ST. LOUIS — As the private service for Chuck Berry began Sunday afternoon, the Rev. Alex I. Peterson told the crowd that the famed Pageant concert hall would, for the day, become a house of worship.

“We are going to celebrate him in a rock ‘n’ roll style. We’re not going to sit here and be sad,” Peterson said.

Hundreds of friends and family said goodbye to Berry, passing by his open coffin inside the Pageant, some arriving as early as 5 a.m.

“He looks real good,” said Diane Walton of Sikeston, Mo., as she looked down at the music legend. “I’d always wanted to see him in person, but this is the only chance I got.”

As fans stood in line for the public viewing, they shared their memories of listening to Berry’s music. Often they were recollections of his frequent concerts at the Duck Room in Blueberry Hill, the restaurant in the Delmar Loop.

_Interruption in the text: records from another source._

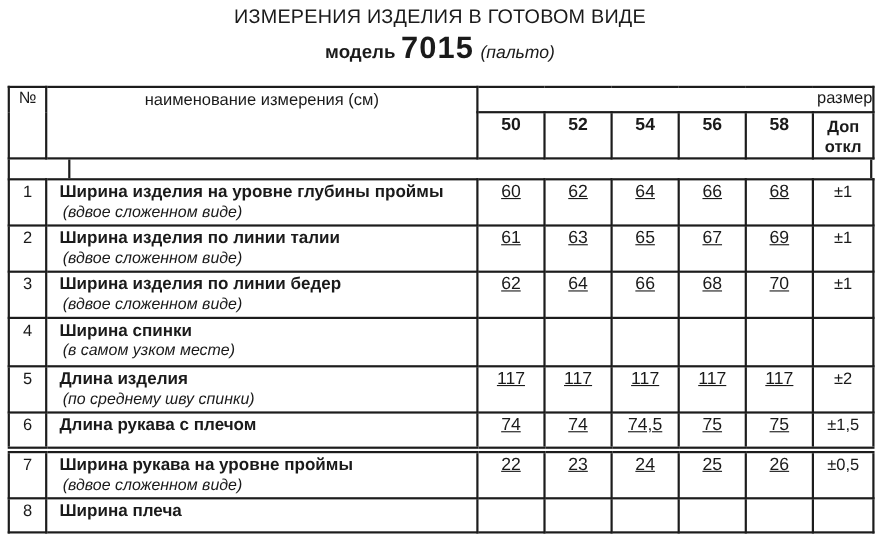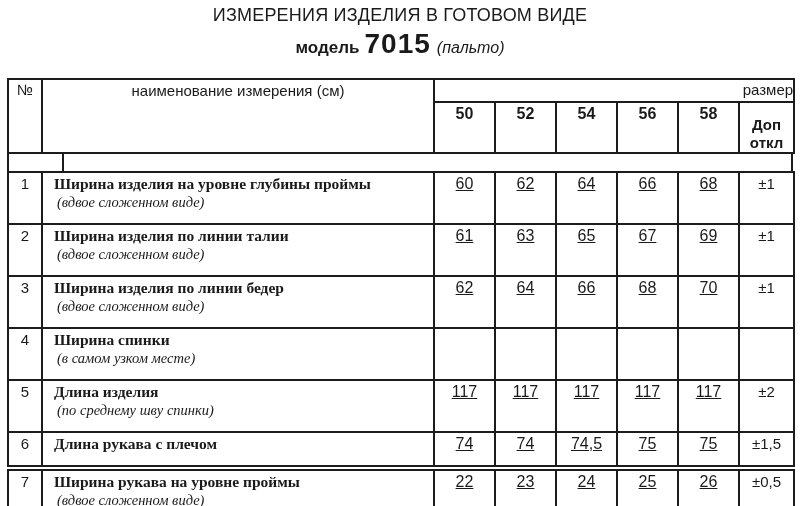--- a/index.html
+++ b/index.html
@@ -26,38 +26,38 @@
   table { border-collapse: collapse; table-layout: fixed; width: 786px; }
   th, td { border: 2px solid #1c1c1c; padding: 0; vertical-align: top; overflow: hidden; }
 
   .head-table tr.hr1 { height: 23px; }
   .head-table tr.hr2 { height: 39px; }
   th { font-weight: 400; }
   th.no-h   { font-size: 15px; text-align: center; padding-top: 1px; }
   th.name-h { font-size: 15px; text-align: center; padding-top: 2px; }
   th.group-h{ font-size: 15px; text-align: right; padding-top: 1px; }
   th.size-h { font-size: 16px; font-weight: 700; text-align: center; padding-top: 2px; }
-  th.tol-h  { font-size: 15px; font-weight: 700; text-align: center; padding-top: 13px; line-height: 18px; }
+  th.tol-h  { font-size: 15px; font-weight: 700; text-align: center; padding-top: 4px; line-height: 18px; }
 
   
   .spacer-row { height: 17px; border-left: 2px solid #1c1c1c; border-right: 2px solid #1c1c1c; position: relative; }
   .spacer-divider { position: absolute; left: 53px; top: 0; height: 100%; width: 2px; background: #1c1c1c; }
 
   .body-table tr:nth-child(1) { height: 41px; }
   .body-table tr:nth-child(2) { height: 39px; }
   .body-table tr:nth-child(3) { height: 40px; }
   .body-table tr:nth-child(4) { height: 44px; }
   .body-table tr:nth-child(5) { height: 38px; }
   .body-table tr:nth-child(6) { height: 34px; }
   .body-table tr:nth-child(7) { height: 34px; }
   .body-table tr:nth-child(8) { height: 31px; }
   .body-table tr.sep td { border-top: 6px double #1c1c1c; }
 
   td.no   { text-align: center; font-size: 15px; padding-top: 2px; }
-  td.name { padding: 1px 4px 12px 11px; font-family: Liberation Serif, serif; }
+  td.name { padding: 1px 4px 2px 11px; }
   .nm { font-weight: 700; font-size: 15.5px; line-height: 19px; white-space: nowrap; }
   .nt { font-style: italic; font-size: 14.5px; line-height: 18px; padding-left: 3px; white-space: nowrap; }
   td.val { text-align: center; font-size: 16px; padding-top: 2px; text-decoration: underline; }
   td.tol { text-align: center; font-size: 15px; padding-top: 2px; }
 </style>
 </head>
 <body>
 
 <div>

Dexter Louden was the set-up guy for Berry’s 200 shows at the Duck Room, making sure everything was working properly and Berry had everything he needed.


“I always brought him chicken wings and orange juice before the show,” said Louden, of Berkeley, Mo.

Sitting through all the shows, “I knew every string, every instrument, every chord,” Louden said. “He was a character.”

Frances Johnson, the widow of Johnnie Johnson, Berry’s legendary sideman, was among those attending the service.

“My head and my heart is with the grieving family,” she said.

Paul Shaffer, former band leader for David Letterman, said Berry was “right there with the folks who invented rock ‘n’ roll. Anyone who plays rock ‘n’ roll was inspired by him.”

Lovey Davis, of St. Louis, said she was at the viewing to represent Sumner High School, from which she and Berry graduated.


“He’s part of our family,” Davis said, standing in line with her sister Nancy Davis.

Ron Hoskin of St. Louis was in line on behalf of his son Shawn.

“He has Down syndrome, and he loves music, especially Chuck Berry,” Hoskin said. As a present for his son’s 27th birthday, the two men went to see Berry perform at the Duck Room.

In the concert hall, a red electric guitar hung from the lid of the mahogany coffin above Berry, who was in a white suit, purple sequined shirt and his trademark captain’s hat. Several family members were either dressed in purple or wore purple accents.

Berry died March 18 at his home near Wentzville, Mo. He was 90. The singer, songwriter and guitarist – behind hits such as “Maybellene,” “My Ding-a-Ling,” “Roll Over Beethoven” and his signature “Johnny B. Goode” – was born in the Ville neighborhood of north St. Louis.